Last updated on May 2018

The Role of Large Artery Plaque Imaging Features in Predicting Inflammation and Cognition


Brief description of study

The invesigators propose a clinical study on patients undergoing carotid surgery (endarterectomy). The invesigators will determine carotid artery imaging features associated with (1) vessel wall inflammation, (2) downstream brain inflammation, and (3) cognitive benefit from surgery. This project will uncover links between inflamed carotid plaque and downstream brain inflammation. The invesigators will also determine carotid plaque imaging features predicting cognitive benefit from carotid surgery.

Detailed Study Description

This research is directed at a major stroke source, the carotid artery, a major vessel that supplies blood to the brain. It has long been known that carotid narrowing is an important stroke risk factor. However, many patients with narrow carotids do not have strokes, and many patients with seemingly normal carotids have strokes. MRI research now suggests that the carotid wall itself is the stroke source. Using carotid MRI, clinicians can identify previously invisible markers of unstable carotid plaque, including carotid wall bleeds (intraplaque hemorrhage). The working hypothesis is that patients with these unstable carotid plaques may have higher inflammation in both their carotid arteries and brain. This inflammation has been implicated in other diseases, including dementia.

Carotid wall bleeds can easily be seen with carotid MRI, but are often invisible on ultrasound and CT scans. By using MRI, the invesigators have found that this silent killer is an important stroke risk factor even without carotid narrowing. Now that imaging can detect carotid wall bleeds, where do the bleeds come from? Recent research points to inflammation within the carotid wall. The invesigators plan to use histology to detect this inflammation in the vessel wall. Another question is, does inflammation in the carotid wall lead to inflammation in the brain? Using PET scans, the invesigators plan to determine whether inflammation in the brain is linked to carotid disease. Lastly, the invesigators hope to find out if carotid wall inflammation contributes to memory loss and if surgery is beneficial in these patients.

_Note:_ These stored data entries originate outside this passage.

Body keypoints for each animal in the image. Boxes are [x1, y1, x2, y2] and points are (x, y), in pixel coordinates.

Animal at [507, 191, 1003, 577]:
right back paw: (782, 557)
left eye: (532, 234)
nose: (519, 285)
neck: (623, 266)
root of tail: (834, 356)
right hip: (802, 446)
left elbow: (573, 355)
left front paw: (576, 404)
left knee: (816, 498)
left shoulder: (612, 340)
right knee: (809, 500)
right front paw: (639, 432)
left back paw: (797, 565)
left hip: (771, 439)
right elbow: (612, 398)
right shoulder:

The invesigators hope to detect this inflammation in the vessel wall and brain before patients develop stroke, memory loss and dementia. This will be of huge benefit not only in the detection of diseases, but would also allow clinicians to monitor treatment effect on both carotid disease and brain inflammation. The invesigators also hope to use these tools to detect early treatment response. This research will accelerate the pace of future clinical trials to bring important new medications to patients sooner.